● What you have to do: From the text below on uses of quantum mechanics, copy out the passage from "Applications of quantum mechanics in real" to "in our lives!" word for word.

● Text shown:
--------------------------------------------------

Applications of quantum mechanics in real world
In the previous article, I have discussed about the applications of quantum mechanics in Science. Now, we are going to learn about the applications of quantum mechanics in technology. You may ask, how this type of imagined stuff will be applicable in our daily lives? Well, quantum mechanics filled with scientific jargons and complex maths, but its practical applications are enormous. Below are some of the usages of quantum mechanics in our lives!
Quantum random number generator
We come across dice rolling and computer softwares that generate random numbers when we execute them. However, scientists argue that these methods can ultimately be predicted if we are able to crack the softwares and if we are able to study every physical feature of the dice before we roll it. Theoretically, scientists regarded numbers generated by quantum random number generator as truly random because the generator produce a series of numbers based on photoelectric effect (production of electrons after high frequency electromagnetic radiation absorption by certain metals) and quantum noise (uncertainty of some physical quantity due to its quantum origin) which are the natural sources of signals.

--------------------------------------------------

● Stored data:

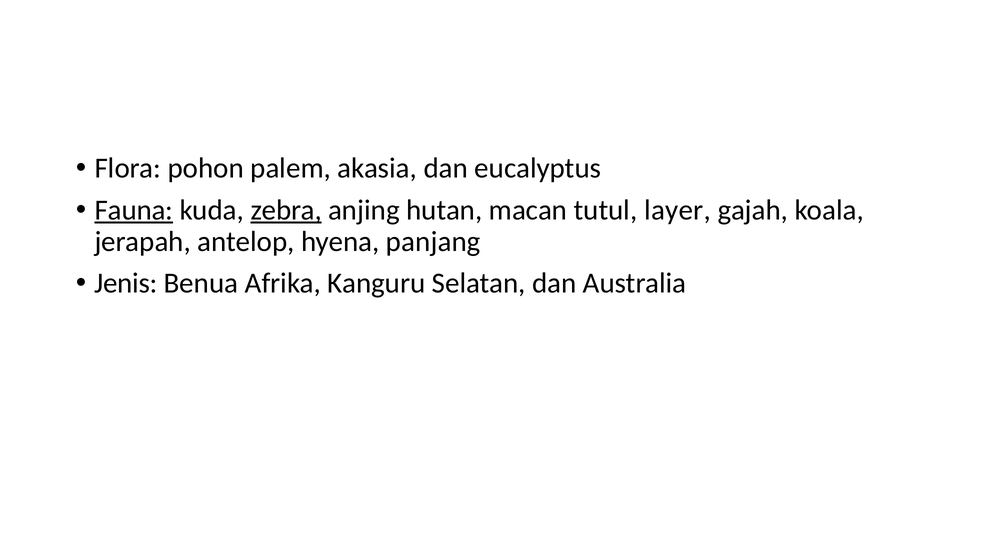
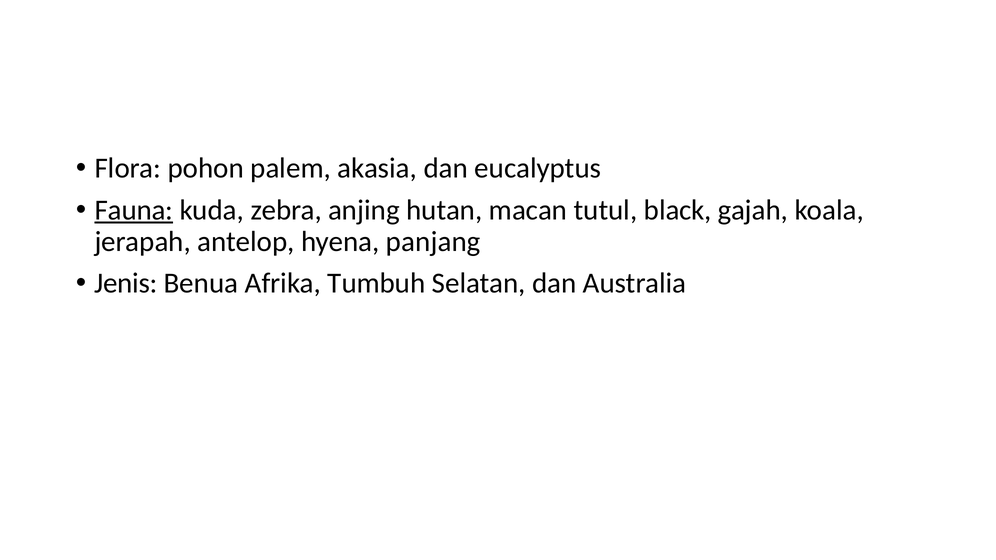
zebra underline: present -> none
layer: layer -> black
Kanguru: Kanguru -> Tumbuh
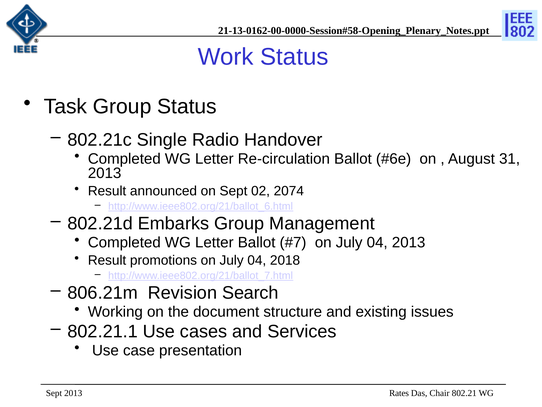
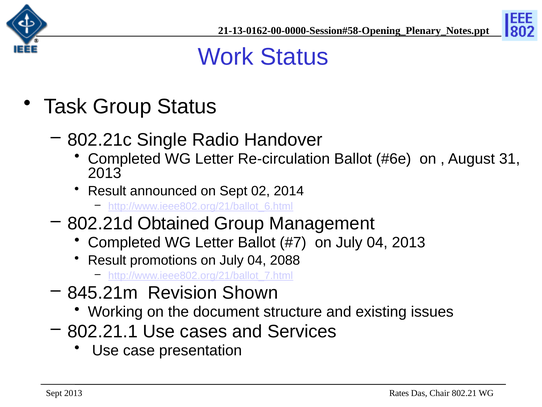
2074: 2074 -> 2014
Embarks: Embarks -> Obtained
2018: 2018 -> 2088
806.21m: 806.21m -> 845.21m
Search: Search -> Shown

--------------------------------------------------

● Task response:
Applications of quantum mechanics in real world
In the previous article, I have discussed about the applications of quantum mechanics in Science. Now, we are going to learn about the applications of quantum mechanics in technology. You may ask, how this type of imagined stuff will be applicable in our daily lives? Well, quantum mechanics filled with scientific jargons and complex maths, but its practical applications are enormous. Below are some of the usages of quantum mechanics in our lives!